The Supreme Court has directed the New India Assurance Co. Ltd to pay Rs. 97.83 lakh with 9 per cent interest per annum to M/s Shobika Attire, whose textile shop was looted after the 1998 Coimbatore bomb blasts.
The shop had insured the stock and other valuables for Rs. 2 crore.
The insurance company made a payment of Rs. 1,02,16,173.
The National Consumer Disputes Redressal Commission rejected the claim for the balance amount. The present appeal was directed against that order.
Allowing the appeal, a Bench comprising Justices A.R. Lakshmanan and Altamas Kabir said it was evident that in the wake of a series of bomb blasts in Coimbatore on February 14, 1998, there was widespread unrest in the city coupled with mob frenzy, arson and looting.

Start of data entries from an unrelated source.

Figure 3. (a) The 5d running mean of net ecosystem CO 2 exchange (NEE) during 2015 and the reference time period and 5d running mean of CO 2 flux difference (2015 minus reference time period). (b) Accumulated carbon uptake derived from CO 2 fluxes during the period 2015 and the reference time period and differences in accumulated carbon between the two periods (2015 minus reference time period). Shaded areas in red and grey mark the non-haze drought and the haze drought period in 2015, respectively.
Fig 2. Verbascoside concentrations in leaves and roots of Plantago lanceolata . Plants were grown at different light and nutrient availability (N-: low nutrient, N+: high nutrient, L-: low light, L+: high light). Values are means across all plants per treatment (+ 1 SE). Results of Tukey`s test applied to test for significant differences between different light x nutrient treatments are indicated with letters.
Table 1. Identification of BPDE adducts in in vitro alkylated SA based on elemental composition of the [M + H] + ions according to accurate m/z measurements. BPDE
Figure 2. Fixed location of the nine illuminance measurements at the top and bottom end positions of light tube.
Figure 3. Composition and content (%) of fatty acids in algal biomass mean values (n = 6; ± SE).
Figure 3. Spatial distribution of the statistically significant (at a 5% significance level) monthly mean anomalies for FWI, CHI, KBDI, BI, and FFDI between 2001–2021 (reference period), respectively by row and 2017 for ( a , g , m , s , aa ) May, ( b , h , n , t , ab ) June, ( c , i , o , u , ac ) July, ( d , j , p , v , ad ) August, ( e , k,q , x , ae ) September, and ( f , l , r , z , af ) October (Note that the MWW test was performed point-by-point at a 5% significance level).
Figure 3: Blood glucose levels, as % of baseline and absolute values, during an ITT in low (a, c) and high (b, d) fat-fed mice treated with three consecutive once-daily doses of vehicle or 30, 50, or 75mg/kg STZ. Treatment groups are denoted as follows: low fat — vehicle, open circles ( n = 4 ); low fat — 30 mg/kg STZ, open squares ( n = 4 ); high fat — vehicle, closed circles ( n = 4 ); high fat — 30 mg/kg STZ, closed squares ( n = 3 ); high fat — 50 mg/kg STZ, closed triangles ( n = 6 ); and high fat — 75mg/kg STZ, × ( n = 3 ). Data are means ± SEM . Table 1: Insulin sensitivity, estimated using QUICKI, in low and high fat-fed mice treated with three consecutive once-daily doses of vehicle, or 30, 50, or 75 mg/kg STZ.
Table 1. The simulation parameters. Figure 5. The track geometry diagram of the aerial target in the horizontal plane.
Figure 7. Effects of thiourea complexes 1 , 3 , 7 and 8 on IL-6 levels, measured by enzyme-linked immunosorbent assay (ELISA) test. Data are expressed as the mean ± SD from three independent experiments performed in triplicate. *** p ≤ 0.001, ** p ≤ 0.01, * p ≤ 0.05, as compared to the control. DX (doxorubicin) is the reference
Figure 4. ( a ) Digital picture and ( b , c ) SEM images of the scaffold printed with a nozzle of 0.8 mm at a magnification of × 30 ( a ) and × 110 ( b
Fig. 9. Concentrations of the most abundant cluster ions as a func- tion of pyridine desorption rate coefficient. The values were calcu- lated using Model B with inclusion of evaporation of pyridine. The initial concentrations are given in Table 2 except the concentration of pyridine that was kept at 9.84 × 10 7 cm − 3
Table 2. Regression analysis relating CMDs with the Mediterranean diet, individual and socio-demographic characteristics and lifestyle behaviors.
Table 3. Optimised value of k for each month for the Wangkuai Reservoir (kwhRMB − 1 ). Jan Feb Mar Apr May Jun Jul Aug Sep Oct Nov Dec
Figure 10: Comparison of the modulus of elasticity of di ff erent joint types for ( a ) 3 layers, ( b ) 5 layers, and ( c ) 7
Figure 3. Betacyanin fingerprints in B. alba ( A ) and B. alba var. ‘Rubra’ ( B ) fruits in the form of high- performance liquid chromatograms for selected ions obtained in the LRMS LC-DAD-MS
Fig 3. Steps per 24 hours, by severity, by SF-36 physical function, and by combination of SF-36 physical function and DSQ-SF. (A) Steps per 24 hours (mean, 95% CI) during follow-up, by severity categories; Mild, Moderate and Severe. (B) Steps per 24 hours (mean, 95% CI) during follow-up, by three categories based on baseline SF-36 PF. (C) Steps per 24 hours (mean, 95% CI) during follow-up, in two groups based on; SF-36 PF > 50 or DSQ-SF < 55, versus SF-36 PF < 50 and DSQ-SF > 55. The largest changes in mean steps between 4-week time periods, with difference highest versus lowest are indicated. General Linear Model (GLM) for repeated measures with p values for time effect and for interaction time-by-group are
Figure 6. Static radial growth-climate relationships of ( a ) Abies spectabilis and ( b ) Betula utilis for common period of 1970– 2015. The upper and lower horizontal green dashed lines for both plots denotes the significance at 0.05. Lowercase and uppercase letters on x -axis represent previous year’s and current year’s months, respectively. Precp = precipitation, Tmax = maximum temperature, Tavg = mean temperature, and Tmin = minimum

The Bench said, "Although, an attempt has been made on behalf of the investigating agency to clinically examine the manner in which the incident involving the appellant's firm had occurred, it is doubtful whether the incident, which occurred at the showroom of the appellant on February 14, 1998, can be explained with such clinical precision as to when exactly the sales persons in the two basement levels escaped from the showroom through the elevated ground floor or when the police and fire fighting personnel arrived at the site and when exactly the riotous mob took over the showroom."
Mr. Justice Kabir, writing the judgment, said, "The statements of the sales persons clearly indicate that when they were fleeing the showroom they saw the mob trying to break through the plate-glass doors and windows leading to the first level of the two basements."